# Traeger/Bradley Cold Smoked Cheese



## BGKYSmoker (May 22, 2011)

So i have a Traeger Lil'Tex and a Bradley that are transgender.

Lil'Tex dont know if it want to be a pellet pooper or cold smoker.

Bradley dont know if it wants to burn wood pucks or receive cold smoke from pellets.

Oh well be happy and be both how ya was made 
	

	
	
		
		



		
			






Maple pellets.







Cold smoke being delivered via my transgender system.







The victims. 4 blocks of x-sharp


----------



## beer-b-q (May 22, 2011)

Nepas,  seems like you been on a cheese roll lately ...

Looks like that is gonna be some good cheese...


----------



## Bearcarver (May 22, 2011)

Yeah, I noticed that too, a lot of easy-to-smoke cheese lately.

Did the other two NEPAS triplets quit-----The two that do all the work???  
	

	
	
		
		



		
		
	


	





Bear


----------



## fpnmf (May 22, 2011)

Cool!!

  Craig


----------



## BGKYSmoker (May 22, 2011)

● **STORED DATA**
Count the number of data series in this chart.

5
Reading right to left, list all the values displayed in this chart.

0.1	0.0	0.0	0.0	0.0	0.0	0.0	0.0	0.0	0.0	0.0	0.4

● **ASSIGNED TASK 1**
In the forum thread on cold-smoking cheese with a Traeger and a Bradley, why does the opening post say the two smokers don't know what they want to be?
● **ASSIGNED TASK 2**
Write the next part of the forum thread on cold-smoking cheese, starting with the body of the post that follows the last header.

● **TASK RESPONSE 1**
The Lil'Tex is caught between being a pellet burner and a cold smoker. The Bradley is caught between burning its own wood pucks and receiving cold smoke from pellets. The poster is using the two units together as one system, so each takes on a role besides the one it was made for.

● **TASK RESPONSE 2**
Bearcarver said:


> Yeah, I noticed that too, a lot of easy-to-smoke cheese lately.
> 
> Did the other two NEPAS triplets quit-----The two that do all the work???
> 
> ...


Just taking it easy some. Gots a week worth of smoking to do the week of june 25


----------



## scarbelly (May 22, 2011)

Lookig good man. I love the cold smoked cheese a lot So many things you can do with it


----------



## fife (May 22, 2011)




----------



## SmokinAl (May 22, 2011)

I'm sure it will be cheese sausage next week.


----------



## BGKYSmoker (May 23, 2011)

Going to the cheese fridge now for some nappy time.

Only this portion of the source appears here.